What is required
Transcribe every record exactly, omitting none.

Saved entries
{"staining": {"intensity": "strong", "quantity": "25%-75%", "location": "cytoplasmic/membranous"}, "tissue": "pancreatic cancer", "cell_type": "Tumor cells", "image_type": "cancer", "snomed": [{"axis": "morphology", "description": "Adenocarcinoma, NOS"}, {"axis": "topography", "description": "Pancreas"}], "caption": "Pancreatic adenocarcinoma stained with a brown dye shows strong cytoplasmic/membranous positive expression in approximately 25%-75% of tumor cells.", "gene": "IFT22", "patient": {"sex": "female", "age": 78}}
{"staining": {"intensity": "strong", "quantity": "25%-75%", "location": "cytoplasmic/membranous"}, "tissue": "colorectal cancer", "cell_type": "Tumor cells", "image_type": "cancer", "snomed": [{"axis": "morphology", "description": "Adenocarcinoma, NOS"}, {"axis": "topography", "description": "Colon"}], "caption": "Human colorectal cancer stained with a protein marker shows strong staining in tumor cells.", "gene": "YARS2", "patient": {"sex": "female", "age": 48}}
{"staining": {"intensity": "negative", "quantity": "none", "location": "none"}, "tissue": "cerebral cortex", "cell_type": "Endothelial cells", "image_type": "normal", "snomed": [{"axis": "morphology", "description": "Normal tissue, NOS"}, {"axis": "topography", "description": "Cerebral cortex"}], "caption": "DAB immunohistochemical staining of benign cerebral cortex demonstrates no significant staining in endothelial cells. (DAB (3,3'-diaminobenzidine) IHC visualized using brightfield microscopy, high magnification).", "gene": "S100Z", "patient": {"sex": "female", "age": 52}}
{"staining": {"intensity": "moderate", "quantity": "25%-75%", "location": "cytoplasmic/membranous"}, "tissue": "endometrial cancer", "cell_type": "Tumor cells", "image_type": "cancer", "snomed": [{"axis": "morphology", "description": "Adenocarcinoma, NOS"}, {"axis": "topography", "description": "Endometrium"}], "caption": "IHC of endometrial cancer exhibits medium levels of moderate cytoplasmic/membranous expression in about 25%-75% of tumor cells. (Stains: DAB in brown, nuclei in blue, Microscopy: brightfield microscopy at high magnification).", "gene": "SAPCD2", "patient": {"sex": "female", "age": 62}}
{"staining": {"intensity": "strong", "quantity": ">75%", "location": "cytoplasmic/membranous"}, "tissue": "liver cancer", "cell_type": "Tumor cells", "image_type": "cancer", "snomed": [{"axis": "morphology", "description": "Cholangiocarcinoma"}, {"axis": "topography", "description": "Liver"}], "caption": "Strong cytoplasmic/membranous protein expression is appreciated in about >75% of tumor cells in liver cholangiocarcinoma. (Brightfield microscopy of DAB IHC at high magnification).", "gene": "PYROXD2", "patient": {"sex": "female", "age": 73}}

Solution for this problem
{"staining": {"intensity": "strong", "quantity": "25%-75%", "location": "cytoplasmic/membranous"}, "tissue": "pancreatic cancer", "cell_type": "Tumor cells", "image_type": "cancer", "snomed": [{"axis": "morphology", "description": "Adenocarcinoma, NOS"}, {"axis": "topography", "description": "Pancreas"}], "caption": "Pancreatic adenocarcinoma stained with a brown dye shows strong cytoplasmic/membranous positive expression in approximately 25%-75% of tumor cells.", "gene": "IFT22", "patient": {"sex": "female", "age": 78}}
{"staining": {"intensity": "strong", "quantity": "25%-75%", "location": "cytoplasmic/membranous"}, "tissue": "colorectal cancer", "cell_type": "Tumor cells", "image_type": "cancer", "snomed": [{"axis": "morphology", "description": "Adenocarcinoma, NOS"}, {"axis": "topography", "description": "Colon"}], "caption": "Human colorectal cancer stained with a protein marker shows strong staining in tumor cells.", "gene": "YARS2", "patient": {"sex": "female", "age": 48}}
{"staining": {"intensity": "negative", "quantity": "none", "location": "none"}, "tissue": "cerebral cortex", "cell_type": "Endothelial cells", "image_type": "normal", "snomed": [{"axis": "morphology", "description": "Normal tissue, NOS"}, {"axis": "topography", "description": "Cerebral cortex"}], "caption": "DAB immunohistochemical staining of benign cerebral cortex demonstrates no significant staining in endothelial cells. (DAB (3,3'-diaminobenzidine) IHC visualized using brightfield microscopy, high magnification).", "gene": "S100Z", "patient": {"sex": "female", "age": 52}}
{"staining": {"intensity": "moderate", "quantity": "25%-75%", "location": "cytoplasmic/membranous"}, "tissue": "endometrial cancer", "cell_type": "Tumor cells", "image_type": "cancer", "snomed": [{"axis": "morphology", "description": "Adenocarcinoma, NOS"}, {"axis": "topography", "description": "Endometrium"}], "caption": "IHC of endometrial cancer exhibits medium levels of moderate cytoplasmic/membranous expression in about 25%-75% of tumor cells. (Stains: DAB in brown, nuclei in blue, Microscopy: brightfield microscopy at high magnification).", "gene": "SAPCD2", "patient": {"sex": "female", "age": 62}}
{"staining": {"intensity": "strong", "quantity": ">75%", "location": "cytoplasmic/membranous"}, "tissue": "liver cancer", "cell_type": "Tumor cells", "image_type": "cancer", "snomed": [{"axis": "morphology", "description": "Cholangiocarcinoma"}, {"axis": "topography", "description": "Liver"}], "caption": "Strong cytoplasmic/membranous protein expression is appreciated in about >75% of tumor cells in liver cholangiocarcinoma. (Brightfield microscopy of DAB IHC at high magnification).", "gene": "PYROXD2", "patient": {"sex": "female", "age": 73}}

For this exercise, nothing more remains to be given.